- TASK TO CARRY OUT: In the text on developing nations, which economists are said to believe that being undiversified reduces a country's growth potential?

- TEXT UNDER STUDY:

★ ★ ★ ★

Not all of the developing nations are created equal

Economists tend to categorise countries by their per-capita income levels. The best known is the World Bank’s system, which classifies countries into low, lower-middle, upper-middle and high income, according to the per capita gross national income:
Other international development agencies, like the International Monetary Fund (IMF) and the United Nations, tend to adopt the World Bank’s taxonomy when distinguishing countries by income. An alternative system, used by the United Nations Development Program, is the Human Development Index, which includes measures like health and education as well as income.
But grouping countries according to income level — or things like education and health that strongly correlate with income — leaves out some important features of development. Talking about “developing” and “developed” countries encourages people to think of all countries with similar income levels as facing comparable challenges. Yet countries vary greatly based on the kinds of industries and products in which they specialise.
The most obvious difference is whether a significant amount of a country’s government revenue and foreign exchange comes from exporting natural resources. There are two reasons this is important. First, resource-dependent countries tend to be undiversified, which economists such as Ricardo Hausmann and Cesar Hidalgo believe reduces their growth potential. Second, resource-dependent countries often have political and economic problems that prevent them from transitioning to a higher growth — a phenomenon known as the resource curse.
Development agencies do sometimes take note of these disparities — for example, the UN does list fuel exporters separately for some purposes. But I propose that resource dependency (not just fuel exports) should be a standard metric for how economists and pundits describe the stages of a country’s economic development. The breakdown might look something like this:
Countries in the upper left corner are the classic industrialised countries, such as the US and South Korea. Their advanced, diversified economies include high-tech manufacturing and high-value services, most of their citizens live in material comfort, and absolute poverty is very rare. But in recent decades, many of these countries have seen a troubling rise in inequality. Thus, the challenges for these countries revolve more around providing a fair and equitable distribution of the fruits of their powerful economies — and, of course, fighting the climate change that threatens their wealth.

★ ★ ★ ★

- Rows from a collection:
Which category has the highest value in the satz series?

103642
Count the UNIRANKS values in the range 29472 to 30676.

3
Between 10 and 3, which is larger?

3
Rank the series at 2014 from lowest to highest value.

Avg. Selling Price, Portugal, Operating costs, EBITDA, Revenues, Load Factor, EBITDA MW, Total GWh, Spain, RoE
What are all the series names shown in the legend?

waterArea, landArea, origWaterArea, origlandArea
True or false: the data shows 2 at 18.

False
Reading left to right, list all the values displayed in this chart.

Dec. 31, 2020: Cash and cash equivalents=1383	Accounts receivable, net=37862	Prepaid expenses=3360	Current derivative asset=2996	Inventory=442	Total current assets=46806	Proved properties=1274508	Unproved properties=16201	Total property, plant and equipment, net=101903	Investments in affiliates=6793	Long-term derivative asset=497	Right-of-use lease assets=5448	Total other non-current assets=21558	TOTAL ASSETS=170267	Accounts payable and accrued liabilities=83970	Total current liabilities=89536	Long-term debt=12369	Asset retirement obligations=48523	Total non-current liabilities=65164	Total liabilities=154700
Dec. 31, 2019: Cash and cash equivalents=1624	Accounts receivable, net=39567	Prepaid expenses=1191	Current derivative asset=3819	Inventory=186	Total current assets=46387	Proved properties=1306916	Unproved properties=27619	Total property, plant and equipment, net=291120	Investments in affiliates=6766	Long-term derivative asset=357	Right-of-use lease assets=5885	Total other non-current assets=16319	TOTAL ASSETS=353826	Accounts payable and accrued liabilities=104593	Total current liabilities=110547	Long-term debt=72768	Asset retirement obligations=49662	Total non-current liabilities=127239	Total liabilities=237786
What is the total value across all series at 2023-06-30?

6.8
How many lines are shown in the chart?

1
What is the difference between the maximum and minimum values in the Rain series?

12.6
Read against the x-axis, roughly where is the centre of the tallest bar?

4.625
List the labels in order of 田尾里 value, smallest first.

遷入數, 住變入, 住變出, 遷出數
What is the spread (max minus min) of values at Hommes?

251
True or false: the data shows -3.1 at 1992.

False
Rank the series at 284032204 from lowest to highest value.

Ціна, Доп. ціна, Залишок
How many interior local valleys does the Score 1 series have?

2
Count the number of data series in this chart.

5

★ ★ ★ ★

- SOLUTION FOR THIS PROBLEM: Ricardo Hausmann and Cesar Hidalgo.